**Document**
# Red Oak Burl



## Gary Max (Dec 29, 2007)

Let me start off by telling you folks that SWMBO has spent the last three months working on this finish---we had a battle with tannic acid and like never got-er-done.
I have a buyer coming in from out of state next week to see this table.
The top is a Red Oak Burl slab----the hollow base is Box Elder---the white power cord is for the lighting. Base is trimmed in red oak.
Hope you enjoy because this was really fun to build.


----------



## R2 (Dec 29, 2007)

That is a handsome piece of wood! Ilove natual things like that because they show off the surprises in store if we are lucky enough to find and take advantage of them.[8D][8D][^]
What finish did you use?


----------



## Gary Max (Dec 29, 2007)

I had to order a marine grade polly from west marine that
was a moisture cure urethane. Getting the tannic acid out of the wood was the hard part. I finally got mad and ran a high pessure air line up to the wife shop and used my 5 hp T-30 to blow the pores dry--- I found a cleaner that was used for dewaxing wood between the two of them we finally won.

**Work to do**
In the red oak burl thread, what wood is the table's hollow base made of?

**Data provided**

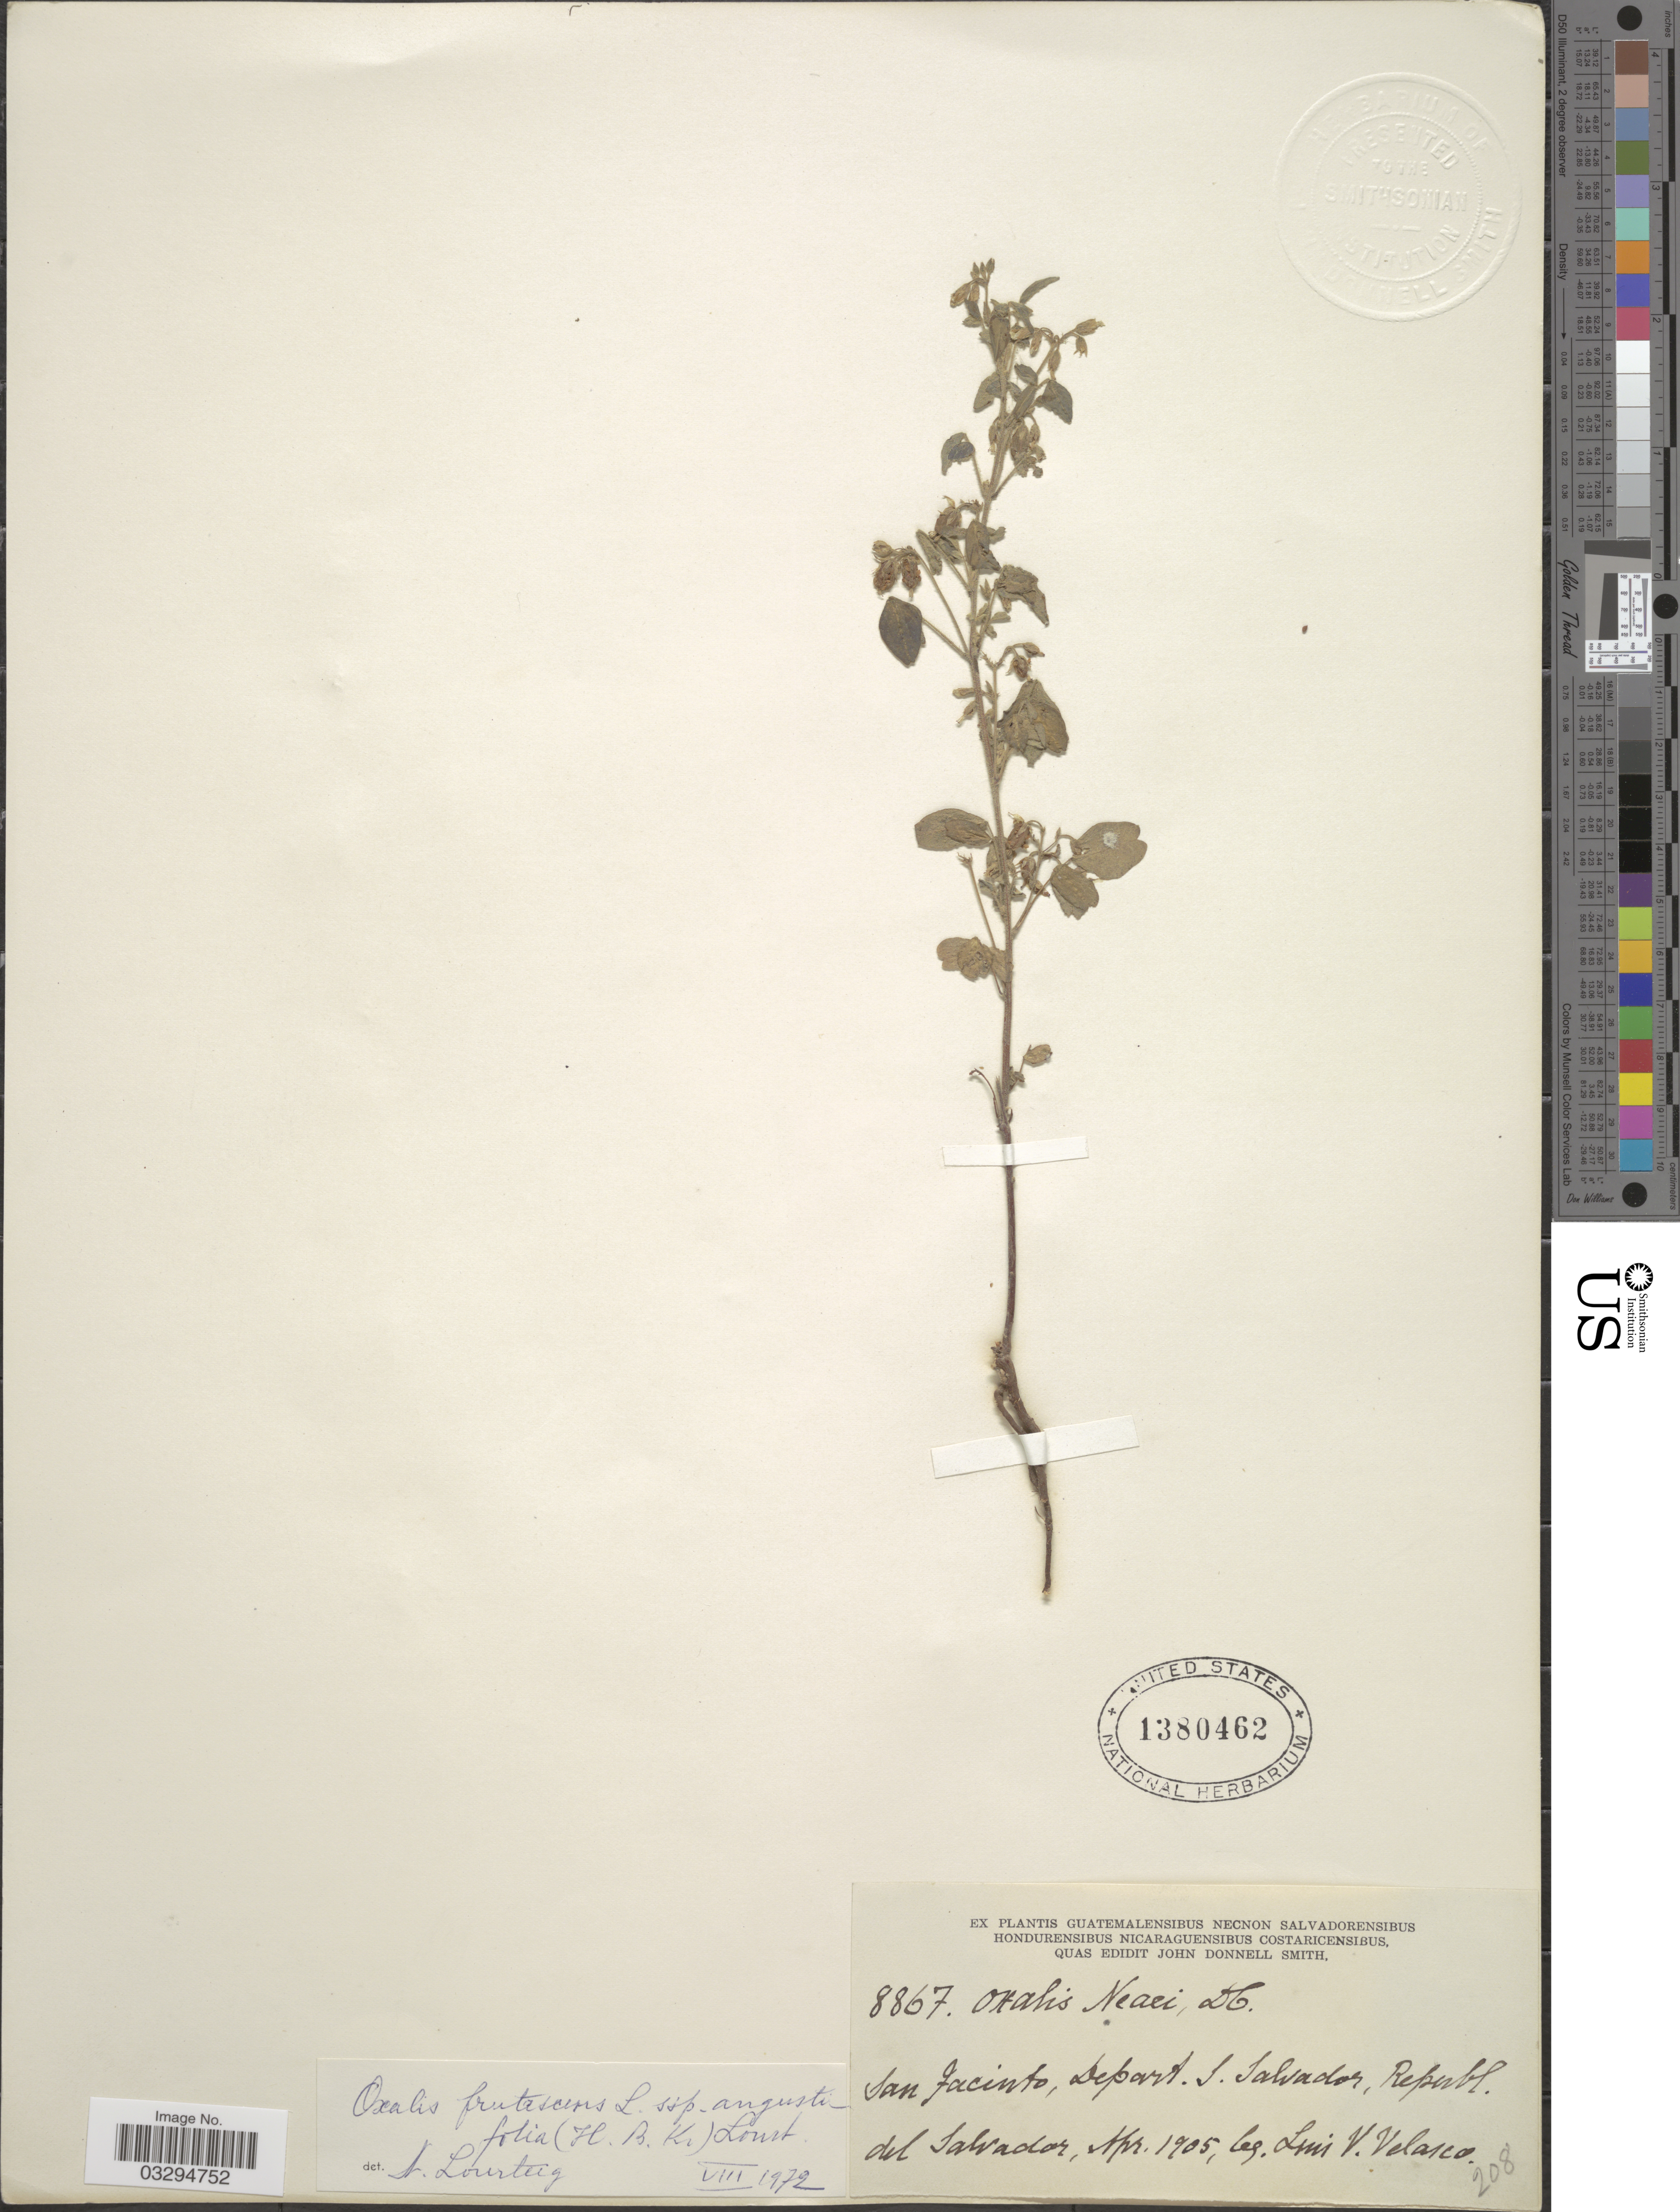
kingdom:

**Task output**
Box Elder